* Document passage
%%
The good life, the naked life

d'Lëtzebuerger Land du 12.04.2019

In America, there is a hazy understanding that Europeans are constantly naked. It somehow seems hard to disprove, given our wider image of Europeans: an unrepressed people who believe very deeply in wine, sex, marijuana, and (for some reason) techno music. Why, indeed, should such an open and experiential society fear their own bodies? Rumour has it that Europeans are walking around naked on beaches and in saunas, in unabashed view of perfect strangers. From across the Atlantic, we are deeply scandalized, frightened, and jealous.

In practice, most Europeans are clothed most of the time. However, they truly are not when in the sauna, which incidentally is the most important platform of public nudity. Nowhere is more indescribably European than a continental sauna, where ministers, deadbeats, and journalists all sweat together in wary company.
%%
* Exercise requirements
In the article on European nudity, what place is called the most important platform of public nudity?

* Given data
%%
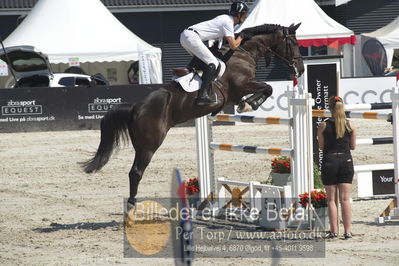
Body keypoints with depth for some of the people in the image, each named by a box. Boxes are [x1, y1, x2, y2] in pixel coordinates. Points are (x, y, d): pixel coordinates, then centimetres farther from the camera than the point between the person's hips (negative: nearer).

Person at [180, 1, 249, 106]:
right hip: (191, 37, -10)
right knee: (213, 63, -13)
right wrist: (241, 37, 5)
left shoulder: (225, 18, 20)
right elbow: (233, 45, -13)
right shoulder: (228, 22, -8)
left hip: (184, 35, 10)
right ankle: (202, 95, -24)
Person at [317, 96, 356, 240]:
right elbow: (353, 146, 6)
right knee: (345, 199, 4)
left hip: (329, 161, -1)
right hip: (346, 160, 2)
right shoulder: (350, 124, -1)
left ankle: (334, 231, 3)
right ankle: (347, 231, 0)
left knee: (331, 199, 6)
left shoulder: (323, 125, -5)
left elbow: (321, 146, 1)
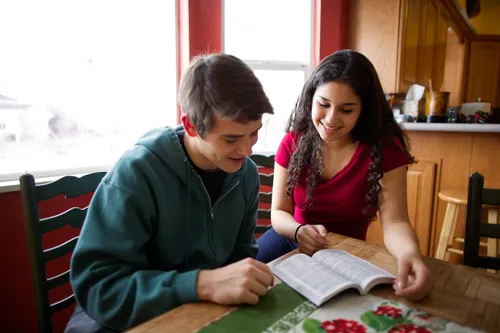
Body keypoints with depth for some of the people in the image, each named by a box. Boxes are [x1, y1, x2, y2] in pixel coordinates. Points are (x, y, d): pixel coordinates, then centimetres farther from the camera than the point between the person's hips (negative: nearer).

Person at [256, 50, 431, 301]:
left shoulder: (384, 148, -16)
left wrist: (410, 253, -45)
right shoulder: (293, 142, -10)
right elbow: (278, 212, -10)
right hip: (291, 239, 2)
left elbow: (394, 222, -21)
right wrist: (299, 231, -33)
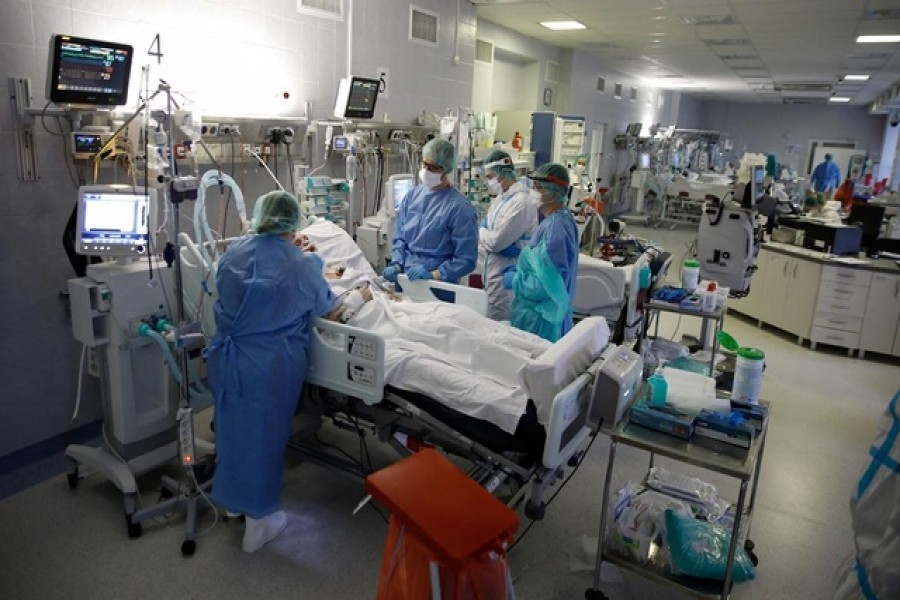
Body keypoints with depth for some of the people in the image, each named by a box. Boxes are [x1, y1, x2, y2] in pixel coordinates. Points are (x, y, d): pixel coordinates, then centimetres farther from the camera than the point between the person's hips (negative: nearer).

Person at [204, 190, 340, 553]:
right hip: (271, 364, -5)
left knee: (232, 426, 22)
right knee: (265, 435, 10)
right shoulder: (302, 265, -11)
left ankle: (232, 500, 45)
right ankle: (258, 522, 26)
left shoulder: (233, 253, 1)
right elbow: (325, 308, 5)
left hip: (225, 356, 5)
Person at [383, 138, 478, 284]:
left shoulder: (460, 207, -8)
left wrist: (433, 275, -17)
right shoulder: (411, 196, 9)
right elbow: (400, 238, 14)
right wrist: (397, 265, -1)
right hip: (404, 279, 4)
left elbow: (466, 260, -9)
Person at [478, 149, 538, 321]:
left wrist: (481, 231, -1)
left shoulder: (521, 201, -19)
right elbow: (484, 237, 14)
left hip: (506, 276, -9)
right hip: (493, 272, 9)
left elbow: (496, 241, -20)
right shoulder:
%%
* Task solution
The sauna.